By the way, having been through these cycles before, and having sold a home at the top of the last cycle, I could feel this coming in my bones. This time, I sold my house in Florida at the top of the blowoff in March.
Admittedly, I reinvested most of my winnings in my new home here in Nice, France, but who cares. It’s all funny money, and I’m where I want to be, living mortgage free, in a beautiful place where taxes, insurance, utilities and maintenance fees are 75% LOWER than they are to carry a property in Florida for properties in similar price ranges. Part of the problem is that Florida is a rolling natural disaster, where, if you can get property insurance at all, it will cost you about 2% of the value of the property every year.
If you own a home in the US today, and you have a mortgage, you’re going to be faced with shrinking equity. If you bought recently there’s the possibility of being upside down on your mortgage in the next year. It’s an unhappy prospect, but something to be thinking about in terms of how to reduce your exposure. The answer may be to do nothing. It’s your home, and only you can measure the value of you and your family’s emotional attachment to it.
But if that value is inconsequential, then the question is whether to take a smaller loss now rather than later, or whether to grin and bear it and wait ten years to see if the market bails you out again.
All of this is tangential to our purpose here, but it’s such an important topic to all of us, that I wanted to digress. The real point for our purposes is that housing is deflating. The housing component comprises about 40% of Core CPI. The Fed’s favorite measure, Core PCE is closely related to that. So if housing were measured accurately, these measures would be coming down markedly already.
The fact is that they are not. And because of the way housing is measured in the CPI and PCE, they will come down less, and with a lag, than reality would otherwise dictate.
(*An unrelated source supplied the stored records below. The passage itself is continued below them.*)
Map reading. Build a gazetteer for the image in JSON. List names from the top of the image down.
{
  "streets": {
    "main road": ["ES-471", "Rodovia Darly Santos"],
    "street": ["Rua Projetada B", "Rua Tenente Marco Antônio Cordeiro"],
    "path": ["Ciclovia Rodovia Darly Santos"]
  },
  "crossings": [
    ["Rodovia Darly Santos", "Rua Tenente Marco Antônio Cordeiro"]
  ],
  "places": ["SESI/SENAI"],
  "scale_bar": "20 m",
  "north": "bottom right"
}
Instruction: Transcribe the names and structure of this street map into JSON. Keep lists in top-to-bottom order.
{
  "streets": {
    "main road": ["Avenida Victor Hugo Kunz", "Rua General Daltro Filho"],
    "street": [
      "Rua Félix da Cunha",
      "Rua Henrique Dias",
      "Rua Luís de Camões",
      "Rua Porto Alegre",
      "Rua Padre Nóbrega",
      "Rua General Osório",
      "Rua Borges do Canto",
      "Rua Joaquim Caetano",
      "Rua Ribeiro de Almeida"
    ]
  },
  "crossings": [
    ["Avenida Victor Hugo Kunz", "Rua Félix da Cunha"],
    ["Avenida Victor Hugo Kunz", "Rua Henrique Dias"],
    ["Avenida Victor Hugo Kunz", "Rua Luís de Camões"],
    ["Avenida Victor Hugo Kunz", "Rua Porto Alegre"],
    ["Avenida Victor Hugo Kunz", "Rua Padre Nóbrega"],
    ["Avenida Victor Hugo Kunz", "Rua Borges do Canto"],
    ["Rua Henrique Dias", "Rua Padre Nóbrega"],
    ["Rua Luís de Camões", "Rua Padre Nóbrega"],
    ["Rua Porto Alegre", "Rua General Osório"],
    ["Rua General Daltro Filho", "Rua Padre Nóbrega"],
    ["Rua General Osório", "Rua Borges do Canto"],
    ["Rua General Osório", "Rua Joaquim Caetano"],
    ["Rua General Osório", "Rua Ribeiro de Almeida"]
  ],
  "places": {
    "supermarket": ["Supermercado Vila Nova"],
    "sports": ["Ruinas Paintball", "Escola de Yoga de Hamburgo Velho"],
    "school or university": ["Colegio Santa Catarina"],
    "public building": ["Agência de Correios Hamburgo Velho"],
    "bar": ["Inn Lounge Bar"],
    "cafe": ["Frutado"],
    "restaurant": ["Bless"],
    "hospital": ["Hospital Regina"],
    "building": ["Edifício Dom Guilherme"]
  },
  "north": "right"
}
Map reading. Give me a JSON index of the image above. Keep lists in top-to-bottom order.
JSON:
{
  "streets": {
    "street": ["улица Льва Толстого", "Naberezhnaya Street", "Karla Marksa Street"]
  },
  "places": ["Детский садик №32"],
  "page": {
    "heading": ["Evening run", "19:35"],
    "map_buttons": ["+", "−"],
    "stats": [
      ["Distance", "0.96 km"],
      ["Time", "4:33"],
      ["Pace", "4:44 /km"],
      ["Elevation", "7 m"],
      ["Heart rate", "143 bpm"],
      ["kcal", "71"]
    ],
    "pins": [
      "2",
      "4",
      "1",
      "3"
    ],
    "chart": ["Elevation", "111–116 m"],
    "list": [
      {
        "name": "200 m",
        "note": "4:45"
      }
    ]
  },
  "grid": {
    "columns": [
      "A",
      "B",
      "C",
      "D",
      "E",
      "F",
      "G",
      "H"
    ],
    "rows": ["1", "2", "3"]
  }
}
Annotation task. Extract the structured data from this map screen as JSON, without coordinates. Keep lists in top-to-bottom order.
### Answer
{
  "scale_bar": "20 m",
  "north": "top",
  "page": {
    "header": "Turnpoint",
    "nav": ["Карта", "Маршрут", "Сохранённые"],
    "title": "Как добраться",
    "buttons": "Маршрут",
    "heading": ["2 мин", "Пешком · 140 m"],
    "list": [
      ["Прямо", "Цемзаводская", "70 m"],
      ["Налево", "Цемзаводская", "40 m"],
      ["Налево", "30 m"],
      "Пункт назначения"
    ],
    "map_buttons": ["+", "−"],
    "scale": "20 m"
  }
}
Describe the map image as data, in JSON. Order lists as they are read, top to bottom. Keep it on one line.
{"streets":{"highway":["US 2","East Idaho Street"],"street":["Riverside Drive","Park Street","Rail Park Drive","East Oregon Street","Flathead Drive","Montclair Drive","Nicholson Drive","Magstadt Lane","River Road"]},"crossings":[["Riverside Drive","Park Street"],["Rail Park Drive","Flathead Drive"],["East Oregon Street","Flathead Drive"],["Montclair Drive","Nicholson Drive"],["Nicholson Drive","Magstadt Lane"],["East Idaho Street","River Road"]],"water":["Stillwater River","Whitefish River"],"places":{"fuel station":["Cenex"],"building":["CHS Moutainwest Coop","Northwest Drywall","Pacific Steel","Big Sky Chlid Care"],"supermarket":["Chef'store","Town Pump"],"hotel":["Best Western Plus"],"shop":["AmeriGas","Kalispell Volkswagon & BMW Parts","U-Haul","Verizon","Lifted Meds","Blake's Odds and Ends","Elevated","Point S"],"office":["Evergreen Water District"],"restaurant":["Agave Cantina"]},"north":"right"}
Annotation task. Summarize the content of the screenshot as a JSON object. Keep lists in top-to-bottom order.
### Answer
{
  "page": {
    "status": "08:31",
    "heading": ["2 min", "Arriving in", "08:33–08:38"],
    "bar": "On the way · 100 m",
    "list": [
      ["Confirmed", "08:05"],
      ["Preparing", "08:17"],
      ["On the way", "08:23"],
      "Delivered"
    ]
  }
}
At the current pace of Fed rate increases, if inflation were measured accurately, the Fed Funds rate would cross above an accurate inflation measure as soon as next month.
Inflation follows the size of the Fed balance sheet with a lag of 6-12 months. The Fed’s balance sheet topped out in March. We’d expect the inflation measures to start reflecting that now, and they are.
Last month, I illustrated how January was projected to be the point at which the Fed decides to pause its rate increases. January was when the trend of the Fed raising the Fake Funds rate would intersect with a somewhat likely trend of the Fed’s favorite inflation measure, the Core PCE.
That still appears true, despite the updated projections I have made as a result of the latest data from the PPI Core Consumer Final Demand measure, which tends to lead CPI and PCE by a month or two.
We now have two consecutive monthly declines in that measure. It is now falling at an annualize rate in excess of -11%. In fact, the last few months of Core CPI and Core PCE are also negative.
Inflation is dead. But the market doesn’t know it yet. Policy makers don’t know it yet. The media doesn’t know it yet.
We know it. But it doesn’t matter. Because the Fed will almost certainly continue QT, removing cash from the system, even if they “pause” in pretending to raise interest rates. The Fed is reactive, not proactive. It will wait until something big breaks, before it takes action to aggressively reverse policy and start pumping enough money into the markets to re-ignite long bull runs that carry stocks and bonds to new recovery highs.
Any rallies that happen before such a policy change will be temporary, and will lead to the markets again readjusting downward in response to a shortage of cash.